Le Sommet de Bamako

Les initiatives de SM le Roi pour le développement durable et la paix en Afrique saluées par le Sommet de Bamako

Le Sommet de Bamako pour le partenariat, la paix et l’émergence s’est tenu les 13 et 14 janvier 2017. Les travaux de ce Sommet, co-présidés par leurs Excellence Messieurs François HOLLANDE et Ibrahim Boubacar KEITA, Présidents respectivement de la République française et de la République du Mali, ont porté sur les enjeux de la paix et la sécurité, de l’économie et du développement, ainsi que les réponses à y apporter.

 

Dans la déclaration finale ayant sanctionné les travaux de ce Sommet, les chefs d’Etat et de gouvernement ont dressé un bilan positif des actions opérationnelles conduites par les Etats africains et les organisations régionales dans la lutte contre le terrorisme notamment au Sahel, en Afrique du Nord, dans la Corne de l’Afrique, la région du bassin du lac du Tchad et dans la région des grands lacs.

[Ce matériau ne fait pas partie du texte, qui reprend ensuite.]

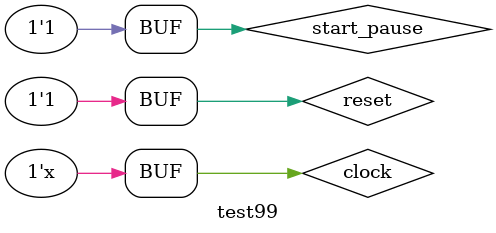
<source format=v>
`timescale 1ns / 1ps


module test99;

	// Inputs
	reg clock;
	reg reset;
	reg start_pause;

	// Outputs
	wire [3:0] count_high;
	wire [3:0] count_low;

	// Instantiate the Unit Under Test (UUT)
	CounterTo99 uut (
		.count_high(count_high), 
		.count_low(count_low), 
		.clock(clock), 
		.reset(reset), 
		.start_pause(start_pause)
	);

	initial begin
		// Initialize Inputs
		clock = 0;
		reset = 0;
		start_pause = 0;

		// Wait 100 ns for global reset to finish
		#100;
        reset=1;
		  start_pause=1;
		// Add stimulus here

	end
      always
		#10 clock = ~clock;
		
		
endmodule


</source>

Ils ont également salué les initiatives de Sa Majesté le Roi Mohammed VI en faveur du développement durable de l’Afrique, notamment à travers la tenue du premier Sommet Africain de l’Action et la COP22, tenus en novembre dernier à Marrakech, et notamment en faveur de la paix dans le continent, notamment en Libye.

Les Chefs d’Etat et de gouvernement ont mis en exergue la tenue, en marge de la COP22 de Marrakech, à l’initiative de Sa Majesté le Roi, du 1er Sommet Africain de l’Action  » Africa Action Summit  » pour une co-émergence continentale, tout en affirmant, à cet égard, le rôle crucial des énergies renouvelables pour accélérer le développement du continent.

Ils se sont également félicités de la réussite de la 22-ème Conférence des Parties à la Convention-cadre des Nations Unies sur les Changements Climatiques (COP22), tenue du 7 au 18 novembre dernier à Marrakech, qui selon eux, a mis l’Afrique au cœur de son programme d’action, à la faveur de la proclamation de Marrakech pour l’action au profit de notre climat et le développement durable », souligne la déclaration finale ayant sanctionné les travaux de ce Sommet.

Ils ont, par ailleurs, réaffirmé leur soutien à l’accord politique libyen conclu à Skhirat au Maroc en 2015, lequel accord constitue, selon eux, « une réponse » à la crise libyenne. A cet égard, les participants ont mis en avant les efforts consentis par le conseil présidentiel libyen dans la lutte contre le terrorisme et l’immigration clandestine, appelant la communauté internationale à lui apporter l’assistance nécessaire.

Ils ont appelé toutes les parties libyennes à contribuer activement à la mise en œuvre de l’accord.

Compte tenu de l’importance de l’autosuffisance en produits agricoles et en marchandises, ainsi que des effets du changement climatique sur les récoltes, le Sommet a souligné que le secteur de l’agriculture constitue une priorité pour l’Afrique, non seulement du fait de son importance pour la sécurité alimentaire du continent mais aussi plus largement pour son développement économique et social.

Dans ce cadre, l’initiative AAA (Adaptation de l’Agriculture africaine), engagée par le Maroc, et qui vise une transition vers une agriculture résiliente aux changements climatiques en Afrique.